The New York art world was shocked when the city’s oldest gallery abruptly closed its doors more than four years ago. A few days later, news broke that Knoedler & Company was accused of selling paintings it now admits were forgeries for millions of dollars each. The gallery and its former president face several lawsuits by angry collectors and the first trial began this week.
The forgeries at the center of the scandal look like masterpieces by Jackson Pollock, Willem de Kooning and other prominent abstract expressionists. They were good enough to fool experts, and even Ann Freedman, then-president of Knoedler & Company, says she was duped.
Her lawyer, Luke Nikas, says, “Ann Freedman believed in these paintings. She showed them to the whole art world. She showed them to experts. And she has piles and piles of letters from all of these experts informing her that the works are real.”

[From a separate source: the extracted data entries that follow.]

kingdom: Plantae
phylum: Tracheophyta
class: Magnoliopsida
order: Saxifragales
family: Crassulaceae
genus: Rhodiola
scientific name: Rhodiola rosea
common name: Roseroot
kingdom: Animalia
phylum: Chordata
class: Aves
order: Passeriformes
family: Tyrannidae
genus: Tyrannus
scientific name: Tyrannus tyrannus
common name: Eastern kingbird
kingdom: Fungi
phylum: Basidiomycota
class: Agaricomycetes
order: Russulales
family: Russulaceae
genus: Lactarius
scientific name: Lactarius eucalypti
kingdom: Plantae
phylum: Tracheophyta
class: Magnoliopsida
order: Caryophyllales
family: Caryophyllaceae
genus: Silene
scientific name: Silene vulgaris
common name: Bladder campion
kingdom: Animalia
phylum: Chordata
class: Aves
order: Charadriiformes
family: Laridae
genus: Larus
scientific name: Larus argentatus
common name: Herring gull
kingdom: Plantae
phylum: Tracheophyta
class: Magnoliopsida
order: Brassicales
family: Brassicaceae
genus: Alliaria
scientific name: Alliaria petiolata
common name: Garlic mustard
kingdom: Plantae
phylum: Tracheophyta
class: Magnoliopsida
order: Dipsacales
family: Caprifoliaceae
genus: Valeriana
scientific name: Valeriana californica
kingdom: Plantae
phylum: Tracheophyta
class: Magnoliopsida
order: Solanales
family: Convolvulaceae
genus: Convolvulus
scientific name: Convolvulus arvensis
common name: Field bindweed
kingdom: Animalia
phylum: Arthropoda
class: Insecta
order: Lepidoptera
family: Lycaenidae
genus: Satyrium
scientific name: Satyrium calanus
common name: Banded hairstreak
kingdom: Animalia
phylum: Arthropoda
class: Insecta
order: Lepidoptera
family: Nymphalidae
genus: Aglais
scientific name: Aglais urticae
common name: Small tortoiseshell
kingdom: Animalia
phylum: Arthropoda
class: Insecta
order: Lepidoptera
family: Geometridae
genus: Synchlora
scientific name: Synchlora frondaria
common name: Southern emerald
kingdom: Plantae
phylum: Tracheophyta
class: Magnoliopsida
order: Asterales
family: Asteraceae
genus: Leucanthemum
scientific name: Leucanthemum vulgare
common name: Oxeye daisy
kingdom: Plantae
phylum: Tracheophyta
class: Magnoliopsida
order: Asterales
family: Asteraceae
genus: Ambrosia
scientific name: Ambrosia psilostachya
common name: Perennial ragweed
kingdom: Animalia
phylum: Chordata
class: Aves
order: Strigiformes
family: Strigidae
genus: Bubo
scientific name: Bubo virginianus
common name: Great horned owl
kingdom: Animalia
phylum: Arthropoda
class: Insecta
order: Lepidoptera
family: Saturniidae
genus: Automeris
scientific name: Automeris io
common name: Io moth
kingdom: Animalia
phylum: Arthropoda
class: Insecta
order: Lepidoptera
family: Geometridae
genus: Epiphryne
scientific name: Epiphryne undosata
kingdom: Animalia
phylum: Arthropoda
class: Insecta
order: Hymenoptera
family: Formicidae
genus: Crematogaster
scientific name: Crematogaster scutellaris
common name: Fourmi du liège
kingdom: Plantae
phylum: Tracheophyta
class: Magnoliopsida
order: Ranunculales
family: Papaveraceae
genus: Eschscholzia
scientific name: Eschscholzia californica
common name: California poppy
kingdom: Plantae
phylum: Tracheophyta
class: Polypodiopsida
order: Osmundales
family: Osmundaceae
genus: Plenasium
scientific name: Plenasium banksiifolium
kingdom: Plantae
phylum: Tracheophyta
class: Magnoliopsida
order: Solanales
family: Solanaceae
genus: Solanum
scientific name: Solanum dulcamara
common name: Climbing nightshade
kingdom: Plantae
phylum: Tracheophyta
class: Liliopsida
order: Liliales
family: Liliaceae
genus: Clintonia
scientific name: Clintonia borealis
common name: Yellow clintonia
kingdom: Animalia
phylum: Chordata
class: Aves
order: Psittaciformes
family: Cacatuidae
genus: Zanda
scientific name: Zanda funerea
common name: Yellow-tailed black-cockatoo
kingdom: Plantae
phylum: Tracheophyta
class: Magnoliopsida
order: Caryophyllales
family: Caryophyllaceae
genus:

Nikas says Freedman even bought some of the paintings for her own personal collection. But the plaintiffs in this case and other pending lawsuits say Freedman overlooked glaring problems with the paintings’ backstories. The art dealer who sold the paintings to the gallery, a woman named Glafira Rosales, pleaded guilty to fraud and money laundering charges in 2013. According to Freedman, Rosales told an elaborate story involving a European collector (known only as “Mr. X”) who bought the paintings with cash in the 1950s, when he was having an affair with an assistant at two top New York galleries.
“It’s quite a tale, and people bought it,” says Amy Adler, who teaches art law at New York University. “I suppose the temptation would be there — not just for buyers, but, yes, even for sellers — to think they’d happened upon these magnificent, undisclosed masterpieces.”